O’Shea is seeking a little more than $1 million worth of technologies that his department could use in order to better police the city. A large portion, $480,000, would be used to buy two ‘Shot Spotter’ units, which are used to help police pinpoint the exact location of where a gun was fired.
O’Shea also wants seven more license plate readers that would cost $140,000, and 40 surveillance cameras to be installed at intersections across the city at a cost of $200,000. The remaining money would be used to hire six more officers.
“I know it works. I’ve seen it work. I’ve seen information centers and fusion centers work previously, so I know they’ll work here too,” he added.
O’Shea assured the council that the surveillance cameras would only be to monitor criminal activity, and not to invade anyone’s privacy.

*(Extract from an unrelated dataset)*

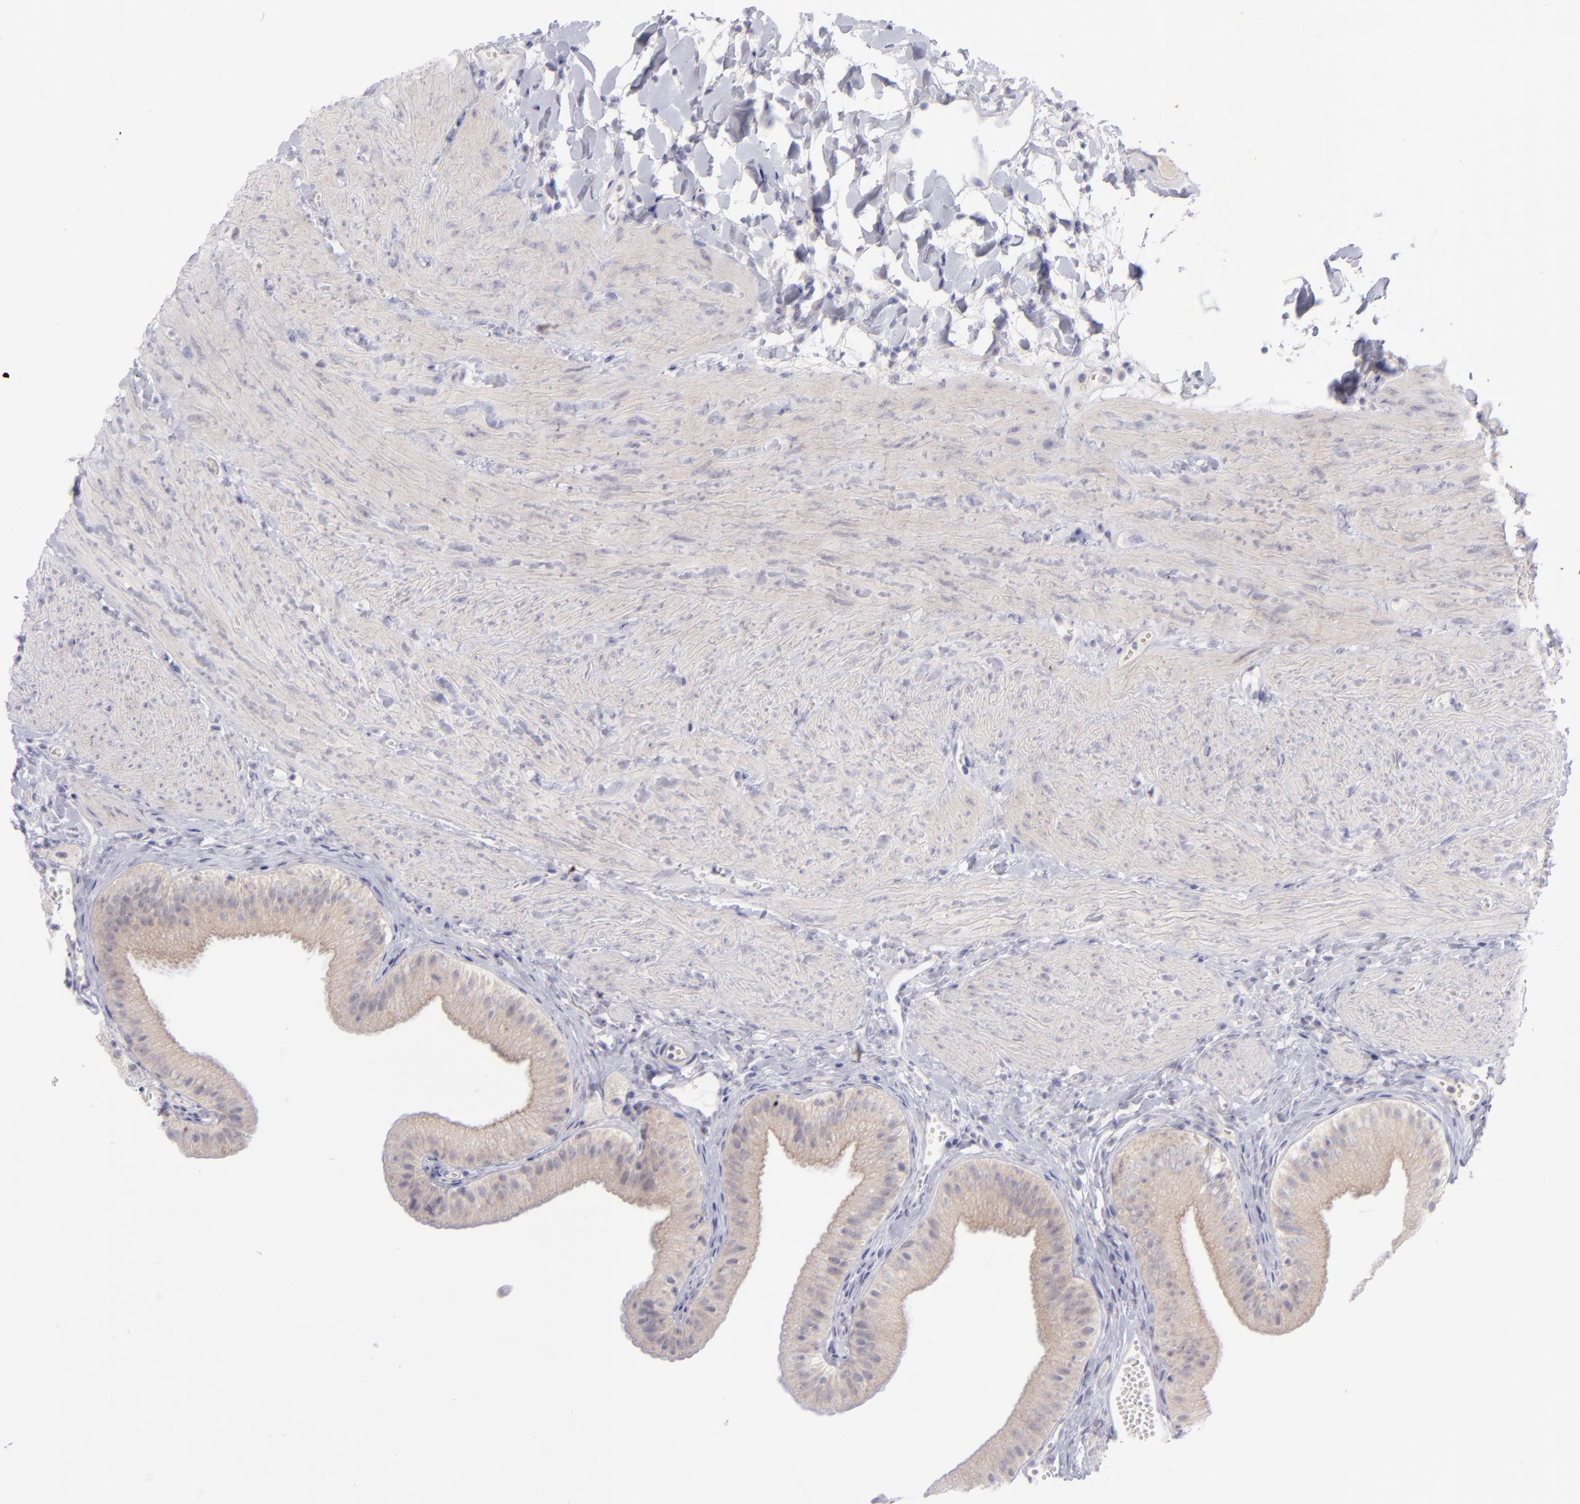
{"staining": {"intensity": "weak", "quantity": ">75%", "location": "cytoplasmic/membranous"}, "tissue": "gallbladder", "cell_type": "Glandular cells", "image_type": "normal", "snomed": [{"axis": "morphology", "description": "Normal tissue, NOS"}, {"axis": "topography", "description": "Gallbladder"}], "caption": "Weak cytoplasmic/membranous expression is seen in about >75% of glandular cells in benign gallbladder.", "gene": "EVPL", "patient": {"sex": "female", "age": 24}}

“The pan, tilt, zoom cameras at different locations, (would be in) public domains… again, not in residential areas, not looking in windows spying on people, just in very common open areas,” he said.
The proposal is something most Alderman, including Venita Hervey, said they can stand behind. “We can’t, as they said, arrest our way out of it. We’ve got to get smarter about fighting it and with crime interdiction procedures,” Alderman Hervey said.
Community activist Prophet Yusef, who’s lived in Rockford for the last 11 years, also believed these would be steps in the right direction.
“If you add up all the crime that’s been going on in Rockford, it’s [costing the city] over a million dollars. You’ll be saving money. Plus, you’ll be saving lives,” Prophet Yusef said.
Chief O’Shea said he has been working on securing federal funding to help pay for the upgrades. A vote hasn’t been made at City Council yet to determine if the department will get funding.